Monday, September 14, 2009

Public history is everywhere (even in cows)

So I realize that I've only been to a single class and done but a handful of readings on museums, but it seems that I am already developing a greater awareness of public history because I now see it everywhere. I picked up a copy of the London Free Press today and looked through it as I waited to get my student card. Wouldn't you know it, the paper had six (6!) articles in it relating to public history. Page A2 had a brief article on London's newly opened Jet Aircraft Museum ("Jet museum soars to new heights"). Another was a photo and just a could of sentences on the Moulin a Parole, the event held in Quebec City to commemorate the 250th anniversary of the battle of the Plains of Abraham (page C1). Another article on the same page was a photo and caption in which a mother and son look at names inscribed on a cenotaph of Mounties who died in the line of duty, one of whom passed in 1882 at Fort Walsh. In the World section on page C3 were two articles, the first of which was "Search on for 'lost' moon rocks" about the recent discovery at the Netherlands' national museum that what they had thought was (and displayed publicly as) the moon rock given to them by the United States was in reality a piece of petrified wood. The other article in the World section was "Ex-convicts in Italian city get second chance as tour guides", which introduces the idea currently being used in Naples whereby ex-convicts are given jobs as local ambassadors, helping tourists navigate their way safely between the city's many historically and artistically significant sites.

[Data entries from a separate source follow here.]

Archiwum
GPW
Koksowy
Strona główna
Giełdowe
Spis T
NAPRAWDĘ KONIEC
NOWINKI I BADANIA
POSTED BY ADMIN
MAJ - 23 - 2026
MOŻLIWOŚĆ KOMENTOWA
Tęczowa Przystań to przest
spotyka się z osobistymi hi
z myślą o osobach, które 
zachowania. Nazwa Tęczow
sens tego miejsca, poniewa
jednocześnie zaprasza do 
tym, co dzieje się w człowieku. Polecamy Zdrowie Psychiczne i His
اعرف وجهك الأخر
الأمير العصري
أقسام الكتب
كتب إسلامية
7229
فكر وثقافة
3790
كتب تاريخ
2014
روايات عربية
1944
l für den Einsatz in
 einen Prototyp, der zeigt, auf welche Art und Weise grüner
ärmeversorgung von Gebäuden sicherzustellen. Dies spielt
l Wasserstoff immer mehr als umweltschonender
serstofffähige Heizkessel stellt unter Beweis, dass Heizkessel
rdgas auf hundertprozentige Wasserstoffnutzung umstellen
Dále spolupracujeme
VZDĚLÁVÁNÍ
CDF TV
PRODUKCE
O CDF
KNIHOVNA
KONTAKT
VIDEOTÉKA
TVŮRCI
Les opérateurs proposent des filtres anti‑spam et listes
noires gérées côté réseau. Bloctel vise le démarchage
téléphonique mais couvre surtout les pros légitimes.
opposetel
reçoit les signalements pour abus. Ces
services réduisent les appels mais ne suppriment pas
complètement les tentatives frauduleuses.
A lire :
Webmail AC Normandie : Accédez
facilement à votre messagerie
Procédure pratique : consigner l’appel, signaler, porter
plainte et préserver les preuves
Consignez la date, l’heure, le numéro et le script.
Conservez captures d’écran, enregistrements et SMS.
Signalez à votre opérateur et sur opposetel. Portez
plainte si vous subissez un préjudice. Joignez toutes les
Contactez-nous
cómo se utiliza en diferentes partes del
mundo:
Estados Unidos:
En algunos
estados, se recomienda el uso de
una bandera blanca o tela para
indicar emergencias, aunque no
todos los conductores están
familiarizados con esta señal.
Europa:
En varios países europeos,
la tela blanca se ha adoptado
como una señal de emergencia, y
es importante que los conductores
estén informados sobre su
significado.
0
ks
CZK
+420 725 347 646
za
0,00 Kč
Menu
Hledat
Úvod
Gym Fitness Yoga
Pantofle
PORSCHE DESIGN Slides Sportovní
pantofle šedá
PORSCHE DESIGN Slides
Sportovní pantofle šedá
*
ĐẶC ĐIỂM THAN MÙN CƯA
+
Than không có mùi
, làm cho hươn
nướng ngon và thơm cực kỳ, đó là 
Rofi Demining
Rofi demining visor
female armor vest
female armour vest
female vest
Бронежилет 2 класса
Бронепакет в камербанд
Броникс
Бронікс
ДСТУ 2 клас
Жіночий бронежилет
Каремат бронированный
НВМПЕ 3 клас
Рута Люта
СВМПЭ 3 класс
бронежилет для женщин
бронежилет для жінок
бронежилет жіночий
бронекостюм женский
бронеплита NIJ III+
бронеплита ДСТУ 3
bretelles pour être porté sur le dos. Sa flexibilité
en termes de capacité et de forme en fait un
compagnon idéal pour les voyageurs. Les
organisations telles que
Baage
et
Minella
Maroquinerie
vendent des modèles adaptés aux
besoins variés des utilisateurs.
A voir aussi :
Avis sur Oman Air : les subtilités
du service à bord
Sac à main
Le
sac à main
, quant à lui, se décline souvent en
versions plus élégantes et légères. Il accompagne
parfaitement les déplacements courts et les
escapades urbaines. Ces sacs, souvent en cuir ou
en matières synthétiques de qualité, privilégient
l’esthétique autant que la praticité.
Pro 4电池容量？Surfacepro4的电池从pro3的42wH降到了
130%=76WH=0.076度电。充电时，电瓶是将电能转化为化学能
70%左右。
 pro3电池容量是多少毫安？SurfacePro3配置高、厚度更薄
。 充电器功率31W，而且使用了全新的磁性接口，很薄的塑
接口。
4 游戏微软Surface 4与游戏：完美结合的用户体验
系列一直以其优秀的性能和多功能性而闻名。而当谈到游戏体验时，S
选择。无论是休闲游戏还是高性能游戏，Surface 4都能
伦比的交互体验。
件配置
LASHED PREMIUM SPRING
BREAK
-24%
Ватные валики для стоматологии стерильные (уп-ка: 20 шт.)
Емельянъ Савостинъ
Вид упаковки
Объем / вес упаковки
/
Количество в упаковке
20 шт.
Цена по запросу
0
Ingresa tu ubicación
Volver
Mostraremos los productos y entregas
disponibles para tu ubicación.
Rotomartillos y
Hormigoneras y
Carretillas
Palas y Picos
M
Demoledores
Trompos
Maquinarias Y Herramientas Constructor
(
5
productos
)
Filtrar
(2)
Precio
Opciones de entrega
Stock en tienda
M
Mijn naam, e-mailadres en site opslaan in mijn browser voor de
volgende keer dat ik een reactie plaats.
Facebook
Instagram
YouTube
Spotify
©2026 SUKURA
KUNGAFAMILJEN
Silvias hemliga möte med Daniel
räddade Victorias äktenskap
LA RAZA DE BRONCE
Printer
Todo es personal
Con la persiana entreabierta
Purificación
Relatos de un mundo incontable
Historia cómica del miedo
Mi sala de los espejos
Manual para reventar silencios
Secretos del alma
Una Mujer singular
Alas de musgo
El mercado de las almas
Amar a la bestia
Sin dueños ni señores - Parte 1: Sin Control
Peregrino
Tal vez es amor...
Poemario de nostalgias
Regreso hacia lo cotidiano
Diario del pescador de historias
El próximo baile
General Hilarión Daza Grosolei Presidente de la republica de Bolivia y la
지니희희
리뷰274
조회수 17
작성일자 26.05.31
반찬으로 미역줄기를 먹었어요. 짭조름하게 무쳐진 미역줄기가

The final article I saw relating to public history is "Calf birth is 'cool'". Bear with me! This article is about this past weekend's Western Fair, at which over 100 people witnessed the birth of a calf. Now a few days ago I would have just said neat, but it has nothing to do with public history. However, today I was reading Museums in Motion by Edward Alexander, in which he describes zoos and botanical gardens as museums in which the objects are living things. Furthermore, Elain Heumann Gurian, in her article "What is the Object of this Exercise?", states that a museum object could also be an experience. Following the logic of these two scholars, I would argue that the birth of a calf at the an agricultural exhibition falls under public history. Who knew.